American Express Co. v. Italian Colors Restaurant, 570 U.S. 228 (2013)
Relevant Facts: To challenge American Express’ (“AMEX”) practice of charging businesses roughly 30% more than competitors like Visa and MasterCard to accept their cards, a group of small business owners filed a class action antitrust suit against the company. Because their contracts contained a forced arbitration clause with a class action ban, AMEX moved to compel individual arbitration. The small business owners argued that the arbitration clause was unenforceable because the cost of expert analysis required to prove their antitrust claims would greatly exceed the maximum recovery for any individual, leaving them with no way to effectively vindicate their rights.
Question Before The Court: Whether a class action ban in an arbitration clause is enforceable under the Federal Arbitration Act when the plaintiff’s cost of individually arbitrating a federal statutory claim exceeds the potential recovery.
The Opinion: Although the thrust of the business owners’ argument was focused primarily on their inability to hold AMEX accountable for breaking the law if forced into individual arbitration, the Court set its sights on the financial aspects of the case. The Court asserted “the antitrust laws do not guarantee an affordable procedural path to the vindication of every claim.” To many observers’ disbelief, the Court professed, “the FAA’s command to enforce arbitration agreements trumps any interest in ensuring the prosecution of low-value claims. The latter interest . . . is unrelated to the FAA. Accordingly, the FAA [favors] the absence of litigation when that is the consequence of a class action waiver, since its principle purpose is the enforcement of arbitration agreements according to their terms.”

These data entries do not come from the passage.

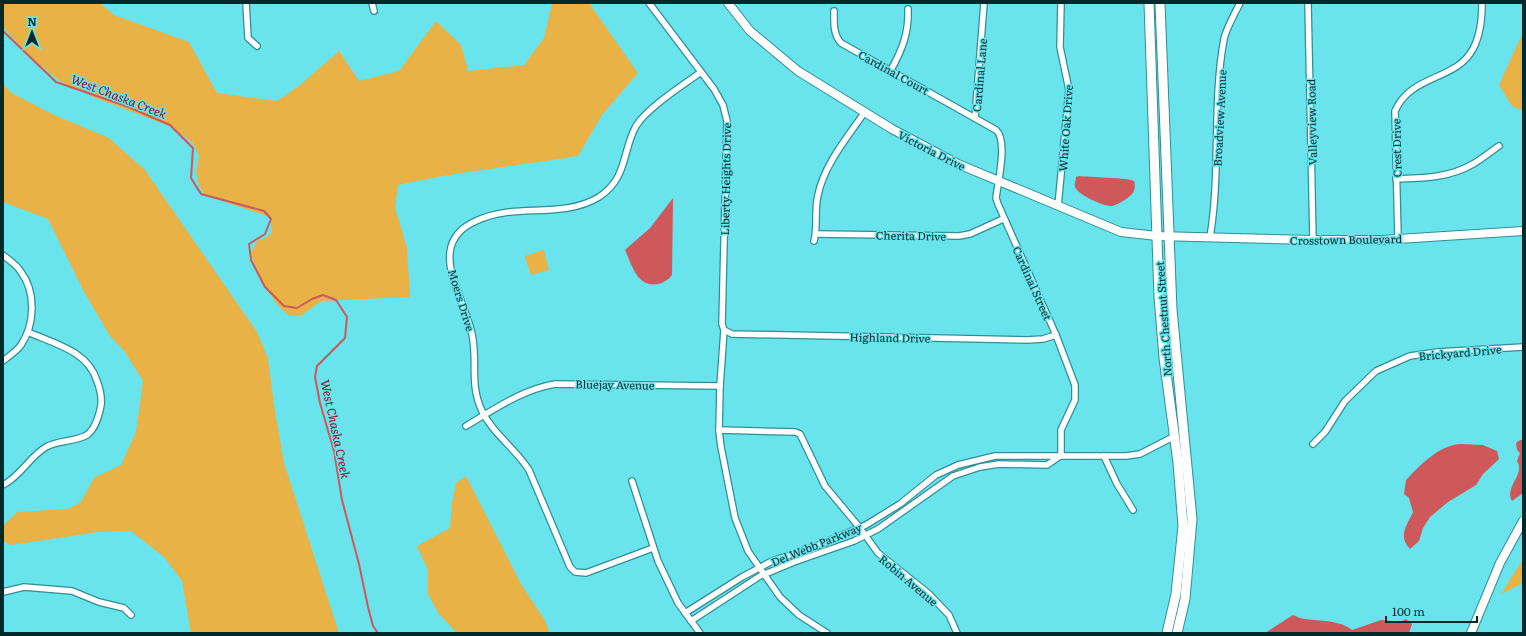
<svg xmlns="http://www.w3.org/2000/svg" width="1526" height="636" font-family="Literata,serif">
<rect width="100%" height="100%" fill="#69e3ec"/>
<g fill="#e8b246">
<path d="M3,3H100L114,15L189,42L217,93L277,101L300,85L339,51L359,81L399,71L436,21L461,45L468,71L524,65L544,38L552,4L554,3H589L638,73L602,115L578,156C518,166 457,171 398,185L395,207L407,248L410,297L321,301L302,315L289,316C271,301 257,275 251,253L257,241C273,236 273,233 270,217L205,195L199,186L196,171L199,156L193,143L172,127L93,97L60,81L30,57L3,27Z"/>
<path d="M1523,32V111L1512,106L1499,85Z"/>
<path d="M3,83L10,92L52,114L109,138L145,170L257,332L268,358L274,405L284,463L339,633H191L182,581L164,557L131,531L98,532L11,545L3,541V526L17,512L68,509L81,502L94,478L121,465L136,432L143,381L125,352L110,336L84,292L48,219L3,202Z"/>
<path d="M543,250L544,251L549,270L531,275L525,258V256Z"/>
<path d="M466,476L521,584L544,619L550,633H457L439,614L428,594V570L417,546L450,528L452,503L456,483Z"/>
<path d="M1523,558V583L1501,594L1523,559Z"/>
</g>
<g fill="#ce585a">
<path d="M1079,176C1088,177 1130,178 1134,181C1135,184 1135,188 1134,191C1132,196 1117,206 1111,206C1103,206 1078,195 1075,187C1074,184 1076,180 1076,177Z"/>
<path d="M673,198L672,275C668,280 663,283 658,284C637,288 632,265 625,250L650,228Z"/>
<path d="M1520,440H1523V493L1512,501C1504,487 1526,474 1517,461L1520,453L1517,450L1516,443Z"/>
<path d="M1460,444L1483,445L1497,451L1499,459L1483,474L1476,485L1448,502L1430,517L1423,528L1419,541L1410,549C1397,536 1408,524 1413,512L1409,498L1404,494L1406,480C1420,465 1438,446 1460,444Z"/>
<path d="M1293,615C1296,616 1301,619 1305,619C1319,621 1340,620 1352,630L1381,620L1400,622L1406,619L1412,624L1409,633H1265Z"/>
</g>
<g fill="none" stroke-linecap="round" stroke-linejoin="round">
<path stroke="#ce585a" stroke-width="2" d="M3,31L56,82L126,106L170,125L193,148L191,178L201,194L264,211L271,219L265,234L249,244L251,260L265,287L284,306L297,308L312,299L323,295L336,300L347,317L345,338L317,366L315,377L320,403L334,451L342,500L359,564L368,607L373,626L378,633"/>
<defs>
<g id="street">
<path d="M246,3L248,38L257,46"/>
<path d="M372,3L374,11"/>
<path d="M1308,3L1313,240"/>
<path d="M834,11C834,23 833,34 841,43L996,130C1008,140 998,182 996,198L998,204L1056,335L1075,385V400L1061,430V456"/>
<path d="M891,70C902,50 909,33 908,9"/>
<path d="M975,118L984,3"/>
<path d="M1396,179C1423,178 1449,178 1473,164C1482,159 1490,152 1499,146"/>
<path d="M1058,206L1069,90L1060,47L1061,3"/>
<path d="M816,234L959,236L970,234L1003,219"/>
<path d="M1210,237C1221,172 1212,103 1224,39C1226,29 1235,13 1240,3"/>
<path d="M1398,239L1395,111C1411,74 1456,81 1473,49C1480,36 1482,17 1482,3"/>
<path d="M814,241C818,226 814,211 818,195C824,165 847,138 864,113"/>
<path d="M3,255C9,260 17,265 21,272C36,292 35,324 21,345C17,351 9,356 3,361"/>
<path d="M724,330L732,334L1027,340L1043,339L1056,335"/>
<path d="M720,386L719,431L721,447L735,518L748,551L780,597L799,615L827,633"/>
<path d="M466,426C495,409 521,390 555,384L720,386L724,330L722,324L727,121L723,105L714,89L649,3"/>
<path d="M719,430L795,432L800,434L825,486L860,528L878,553L929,594L949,615L957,633"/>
<path d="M1313,444L1325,432L1345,401L1376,371L1410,356L1438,352L1523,347"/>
<path d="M1104,456L1117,484L1133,510"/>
<path d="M632,481L658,561L678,603L700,633"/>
<path d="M3,485C21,476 29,457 46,447C58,440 75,442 87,435C96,428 99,416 101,405C102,397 100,389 97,381C88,351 55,344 28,332"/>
<path d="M653,548L586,573L575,572L570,567L529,470C516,449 493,434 482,411C469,384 478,361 472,334C467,309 447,277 450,252C452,237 462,227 476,221C514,202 561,220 599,197C628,178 622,151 636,126C647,108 683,85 701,72"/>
<path d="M3,592L24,587L72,591L99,602L124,608L131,615"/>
<path d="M685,613L742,577L772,561L819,545L866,525L900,504L936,475L958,465L995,456H1126L1140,454L1175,436"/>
<path d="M691,621L760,576L794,562L854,541L878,529L953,476L980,467L999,464L1047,465L1060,456"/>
</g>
<g id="secondary">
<path d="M728,3L750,31L798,71L892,129L958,164L1121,232L1157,236L1313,240H1382L1523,231"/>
<path d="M1471,633L1500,563L1523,521"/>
</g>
<g id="primary">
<path d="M1149,3L1159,297L1164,358L1178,463L1183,526L1176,594L1167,633"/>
<path d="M1160,3L1172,310L1192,519L1185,599L1177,633"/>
</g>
</defs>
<use href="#street" stroke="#2f8f96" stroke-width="8"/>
<use href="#secondary" stroke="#2f8f96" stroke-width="10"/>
<use href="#primary" stroke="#2f8f96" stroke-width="11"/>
<use href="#street" stroke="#fff" stroke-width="5.5"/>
<use href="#secondary" stroke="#fff" stroke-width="8"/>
<use href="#primary" stroke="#fff" stroke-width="9"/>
</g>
<g text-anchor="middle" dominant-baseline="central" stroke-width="3" stroke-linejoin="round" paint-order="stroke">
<g font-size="11" fill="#00292c" stroke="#69e3ec">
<text transform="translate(894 72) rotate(29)">Cardinal Court</text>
<text transform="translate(979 75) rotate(-85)">Cardinal Lane</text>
<text transform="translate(1219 118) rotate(-87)">Broadview Avenue</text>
<text transform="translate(1311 122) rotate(-91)">Valleyview Road</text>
<text transform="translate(1065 128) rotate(-86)">White Oak Drive</text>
<text transform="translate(1396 148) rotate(-91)">Crest Drive</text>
<text transform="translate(932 150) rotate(27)">Victoria Drive</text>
<text transform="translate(725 179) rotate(-89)">Liberty Heights Drive</text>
<text transform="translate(911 235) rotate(1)">Cherita Drive</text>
<text transform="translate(1346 239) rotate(-1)">Crosstown Boulevard</text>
<text transform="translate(1033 283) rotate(66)">Cardinal Street</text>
<text transform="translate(462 300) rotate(73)">Moers Drive</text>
<text transform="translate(1163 319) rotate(-94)">North Chestnut Street</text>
<text transform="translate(890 337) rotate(1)">Highland Drive</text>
<text transform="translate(1460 352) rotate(-5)">Brickyard Drive</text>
<text transform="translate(615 384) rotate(1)">Bluejay Avenue</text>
<text transform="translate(816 544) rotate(-22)">Del Webb Parkway</text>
<text transform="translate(909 580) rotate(40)">Robin Avenue</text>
</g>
<g font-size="12" font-style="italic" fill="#821120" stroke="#69e3ec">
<text transform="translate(119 96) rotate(21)">West Chaska Creek</text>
<text transform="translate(336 429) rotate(78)">West Chaska Creek</text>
</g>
</g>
<rect width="1526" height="636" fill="none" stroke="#00292c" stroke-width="8"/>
<g transform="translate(32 32)" stroke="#69e3ec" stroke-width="3" paint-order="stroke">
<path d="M0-3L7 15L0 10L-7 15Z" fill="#00292c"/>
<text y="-6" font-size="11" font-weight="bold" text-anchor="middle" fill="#00292c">N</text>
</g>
<path d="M1386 616v6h91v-6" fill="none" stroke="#00292c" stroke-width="2"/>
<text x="1392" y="616" font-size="12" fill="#00292c" stroke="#69e3ec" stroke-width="3" paint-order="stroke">100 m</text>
</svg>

In addressing the consequence of this holding on the plaintiffs’ ability to obtain relief, the Court surmised that “[t]he ‘effective vindication doctrine’ [from Mitsubishi Motors] comes from a desire to prevent ‘prospective waiver of a party’s right to pursue statutory remedies’, but the fact that it is not worth the expense involved in proving a statutory remedy does not constitute the elimination of the right to pursue that remedy.” The majority held that “the FAA does not permit courts to invalidate a contractual waiver of class arbitration on the ground that the plaintiffs’ cost of individual arbitration of a federal statutory claim exceeds the potential recovery.” Justice Antonin Scalia, writing for the majority, was unmoved by the unavoidable observation that an unaffordable path to justice, practically speaking, is no path at all.
Justice Scalia went to great lengths to frame the case as merely about a number of small-dollar claims, rather than about a large group of people attempting to join forces to hold a massive corporation accountable for widespread fraud under federal antitrust statutes. By avoiding the law enforcement arguments, the Court’s ruling has permitted powerful corporations to put class bans into their boilerplate contracts of adhesion to suppress all consumer claims for willful violations of the law. After all, no sane person is going to spend over six figures of their own money to pursue a claim in individual arbitration for a claim that would at most render an award worth less than $5,000.
Justice Elena Kagan, in her dissent, spoke directly to this problem: “The monopolist gets to use its monopoly power to insist on a contract effectively depriving its victims of all legal recourse. . . Throughout, the majority disregards our decisions’ central tenant: An arbitration clause may not thwart federal law, irrespective of exactly how it does so.”